A study published in Nature Emology shows that hypoxia involves moderate changes.These are not centralized, but changes in the genetic code.This is the difference between a book and changing the index: the text remains the same, but it becomes more difficult to find the right pages.
ARDS and high altitude, same effect
Acute respiratory distress syndrome is one of the most serious conditions that can affect the lungs.With severe inflammation, fluid builds up in the alveoli, struggling for oxygen to enter the blood.Those who survive often face months of recovery, recurring respiratory infections that never end.Now we know why.

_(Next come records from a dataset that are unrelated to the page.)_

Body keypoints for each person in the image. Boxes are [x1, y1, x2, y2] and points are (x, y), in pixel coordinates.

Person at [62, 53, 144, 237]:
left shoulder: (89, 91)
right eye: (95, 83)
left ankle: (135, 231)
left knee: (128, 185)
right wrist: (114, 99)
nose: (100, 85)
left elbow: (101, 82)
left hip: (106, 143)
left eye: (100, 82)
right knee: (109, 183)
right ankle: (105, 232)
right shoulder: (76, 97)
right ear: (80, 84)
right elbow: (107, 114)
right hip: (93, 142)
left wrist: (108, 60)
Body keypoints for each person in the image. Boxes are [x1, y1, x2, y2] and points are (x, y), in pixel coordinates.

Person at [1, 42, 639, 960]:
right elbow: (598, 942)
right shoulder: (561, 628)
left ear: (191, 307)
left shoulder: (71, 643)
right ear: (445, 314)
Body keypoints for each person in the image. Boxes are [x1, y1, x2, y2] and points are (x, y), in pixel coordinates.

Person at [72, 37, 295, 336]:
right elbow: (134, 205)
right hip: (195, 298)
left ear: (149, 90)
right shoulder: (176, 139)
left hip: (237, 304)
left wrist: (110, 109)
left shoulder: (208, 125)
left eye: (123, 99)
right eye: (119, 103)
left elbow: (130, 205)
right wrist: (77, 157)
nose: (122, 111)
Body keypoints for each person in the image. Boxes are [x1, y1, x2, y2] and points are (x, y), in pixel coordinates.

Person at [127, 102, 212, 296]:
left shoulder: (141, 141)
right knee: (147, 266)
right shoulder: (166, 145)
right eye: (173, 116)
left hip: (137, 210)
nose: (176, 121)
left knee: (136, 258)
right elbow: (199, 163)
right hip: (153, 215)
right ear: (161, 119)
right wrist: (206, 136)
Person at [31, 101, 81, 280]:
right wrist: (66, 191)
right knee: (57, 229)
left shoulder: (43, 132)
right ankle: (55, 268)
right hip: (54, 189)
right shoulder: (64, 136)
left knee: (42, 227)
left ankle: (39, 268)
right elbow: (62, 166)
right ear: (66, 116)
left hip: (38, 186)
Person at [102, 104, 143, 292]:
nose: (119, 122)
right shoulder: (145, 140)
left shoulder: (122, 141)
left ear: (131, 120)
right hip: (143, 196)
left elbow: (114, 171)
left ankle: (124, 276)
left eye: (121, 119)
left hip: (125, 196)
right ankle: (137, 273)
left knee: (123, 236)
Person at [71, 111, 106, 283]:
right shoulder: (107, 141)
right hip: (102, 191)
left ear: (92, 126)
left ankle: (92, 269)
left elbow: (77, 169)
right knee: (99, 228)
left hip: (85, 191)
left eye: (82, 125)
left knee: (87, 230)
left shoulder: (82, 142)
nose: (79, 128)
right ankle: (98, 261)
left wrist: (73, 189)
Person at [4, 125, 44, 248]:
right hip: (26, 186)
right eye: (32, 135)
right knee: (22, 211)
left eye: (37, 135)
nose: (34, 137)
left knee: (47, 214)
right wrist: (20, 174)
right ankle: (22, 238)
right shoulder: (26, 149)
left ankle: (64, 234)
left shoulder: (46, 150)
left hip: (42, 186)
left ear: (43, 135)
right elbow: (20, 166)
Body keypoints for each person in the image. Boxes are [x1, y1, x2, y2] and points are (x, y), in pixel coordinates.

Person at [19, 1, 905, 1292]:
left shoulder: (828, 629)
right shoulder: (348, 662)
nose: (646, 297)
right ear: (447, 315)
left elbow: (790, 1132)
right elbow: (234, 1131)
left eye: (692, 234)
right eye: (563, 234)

But hypoxia affects not only serious diseases.Prolonged exposure to high altitudes, where the air is thinner, also produces similar effects.Healthy volunteers studied by the Scottish team developed the same genetic changes in neutrophils after being exposed to low levels of oxygen.The difference is in duration and intensity: those who lived for weeks in the mountains returned to normal more quickly than those who experienced severe respiratory failure.But the mechanism is the same.
As Sanchez Garcia explains:
"Seeing that low oxygen levels have a lasting effect on the immune cells being studied quickly may explain why the cells are less effective in recovering from illness."
I-neotrophil e-neotrophil
Neutrophils live in a normal balance.They must be very aggressive to remove pathogens, but not violent to reinforce joint damage.When they attack the infection, they release enzymes and mammary cells that kill microbes, but can also kill local tissue.Therefore, their behavior needs to be rewritten.

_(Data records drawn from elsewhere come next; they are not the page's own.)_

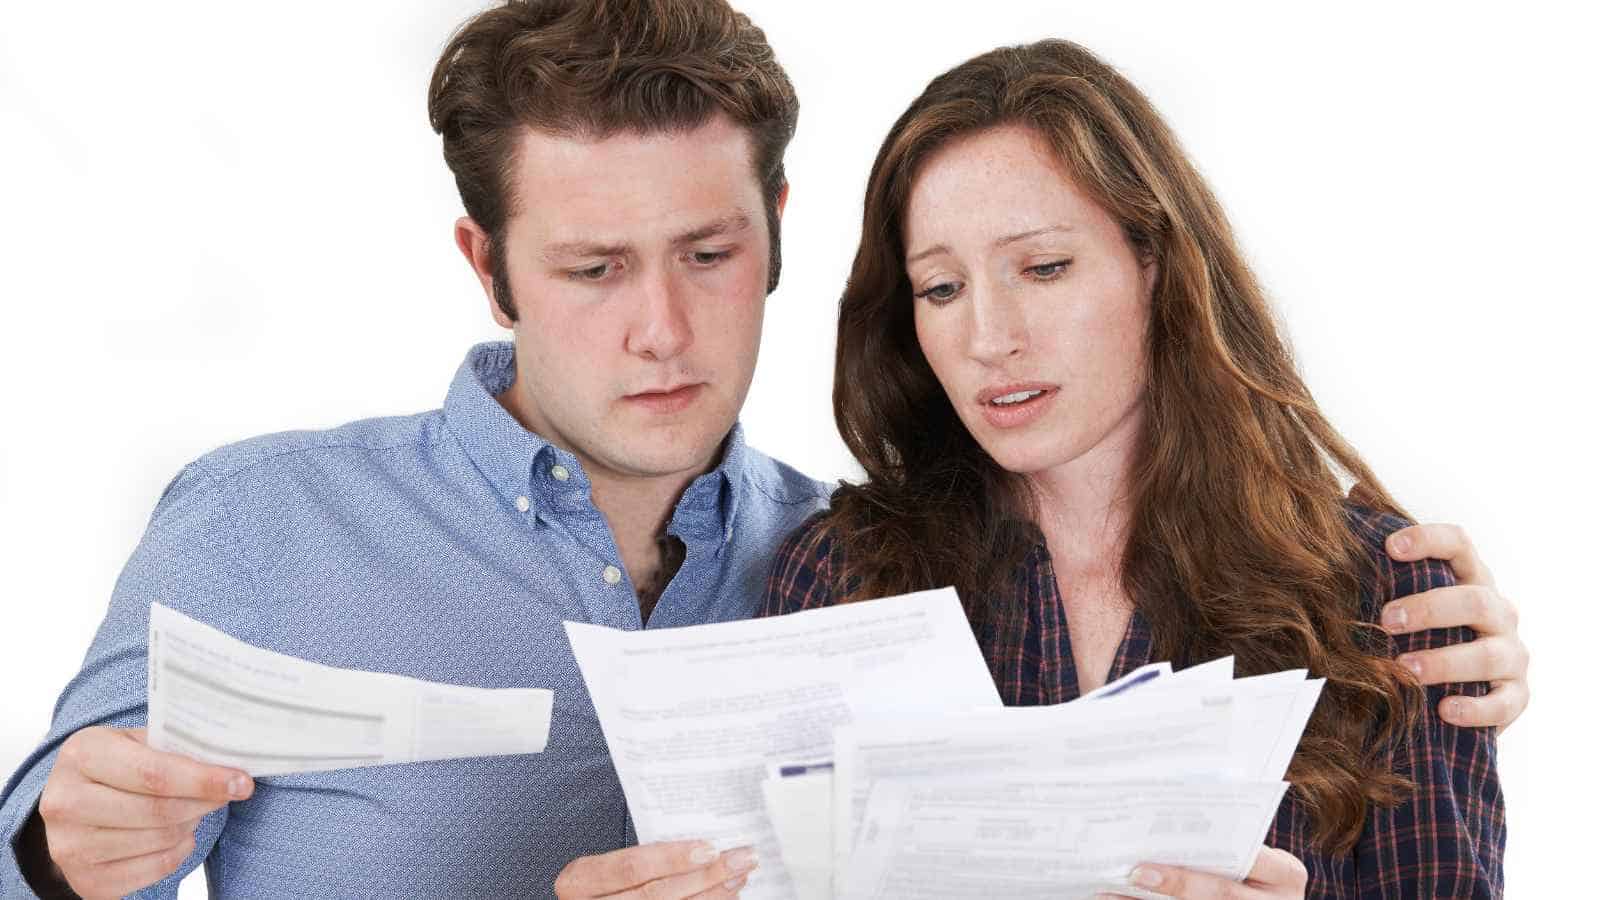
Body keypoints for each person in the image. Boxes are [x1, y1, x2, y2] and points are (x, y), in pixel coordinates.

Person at [0, 4, 1522, 899]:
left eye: (709, 254)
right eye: (592, 270)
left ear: (780, 234)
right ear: (488, 266)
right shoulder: (264, 521)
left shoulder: (819, 557)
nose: (661, 330)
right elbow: (44, 849)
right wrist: (66, 852)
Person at [762, 39, 1505, 899]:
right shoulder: (837, 580)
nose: (989, 339)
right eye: (941, 288)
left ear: (1154, 263)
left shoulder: (1389, 598)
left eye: (1044, 268)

Hypoxia reverses this balance.The activated neutrophils become less reactive, unable to mount a complete immune response.In theory, this should reduce collateral damage as well.But the problem is that infections that are not removed quickly can spread and cause more damage than neutrophils.

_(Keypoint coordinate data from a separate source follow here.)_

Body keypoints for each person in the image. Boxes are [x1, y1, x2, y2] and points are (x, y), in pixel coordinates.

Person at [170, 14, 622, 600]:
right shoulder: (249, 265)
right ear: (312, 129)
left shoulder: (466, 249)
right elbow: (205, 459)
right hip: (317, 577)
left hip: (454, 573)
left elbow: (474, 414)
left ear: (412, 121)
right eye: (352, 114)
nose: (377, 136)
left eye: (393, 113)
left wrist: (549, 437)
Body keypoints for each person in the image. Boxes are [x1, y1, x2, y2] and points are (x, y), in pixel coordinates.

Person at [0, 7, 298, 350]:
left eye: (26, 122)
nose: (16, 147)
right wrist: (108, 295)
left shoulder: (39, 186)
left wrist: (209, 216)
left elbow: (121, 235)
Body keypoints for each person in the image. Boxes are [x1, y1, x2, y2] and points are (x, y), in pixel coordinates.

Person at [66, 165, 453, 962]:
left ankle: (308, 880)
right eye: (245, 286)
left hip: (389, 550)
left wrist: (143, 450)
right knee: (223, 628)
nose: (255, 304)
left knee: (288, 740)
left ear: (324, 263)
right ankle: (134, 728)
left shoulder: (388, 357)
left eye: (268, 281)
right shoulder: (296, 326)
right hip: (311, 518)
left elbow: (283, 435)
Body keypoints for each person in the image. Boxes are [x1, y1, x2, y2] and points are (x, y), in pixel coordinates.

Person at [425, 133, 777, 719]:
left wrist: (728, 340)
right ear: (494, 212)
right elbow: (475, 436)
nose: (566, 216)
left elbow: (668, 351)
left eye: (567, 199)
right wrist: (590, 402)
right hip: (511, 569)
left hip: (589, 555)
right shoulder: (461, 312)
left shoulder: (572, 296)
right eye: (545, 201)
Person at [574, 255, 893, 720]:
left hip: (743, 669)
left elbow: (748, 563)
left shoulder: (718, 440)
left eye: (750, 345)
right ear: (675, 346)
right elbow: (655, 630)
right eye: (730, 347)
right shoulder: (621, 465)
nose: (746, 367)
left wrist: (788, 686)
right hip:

It's like a fire sprinkler system that sprays less water than necessary to avoid flooding your home.Result: The fire continues to burn.
Future prospects, open questions
The Edinburgh group has already planned the next steps.They want to understand what exactly causes these genetic changes and, more importantly, whether they can be reversed.If we can restore normal neutrophil function after an episode of severe hypoxia, we can dramatically reduce the risk of recurrent infections in patients recovering from respiratory disease.
The effects go beyond respiratory medicine.Hypoxia is also common in other conditions: heart failure, severe anemia, certain tumors growing in oxygen-poor environments.If hypoxia reprograms the immune system in these settings, it may explain why many chronically ill patients are more susceptible to infection.
Because it is an important discovery
What makes this discovery interesting is the epigenetic structure.We are not talking about lazy DNA damage, but about changes in the way the mother is expressed.
There is also an evolutionary aspect to consider.Maybe this mechanism makes sense.In conditions of oxygen scarcity, an overly aggressive immune system can consume valuable energy and oxygen, making the situation worse.Reducing neutrophil activity may be a short-term survival strategy.The problem is that in modern medicine, people survive episodes of hypoxia that in the past would have been fatal.And they find themselves with a calibrated immune system.for an emergency that no longer exists.
You recover from severe pneumonia.Basic principles of return.But the cells remember.Bone marrow continues to produce vautrophils, which do not work against infection.And you get sick too.Now we know why.Next question: How do we prevent this?
The study was funded by Wellcome and the UKRI NIHR UK Coronavirus Immunology Consortium, which was created to study the long-term outcomes of severe respiratory infections.Research confirms that the immune system doesn't just forget: it retains memory even of seemingly temporary events.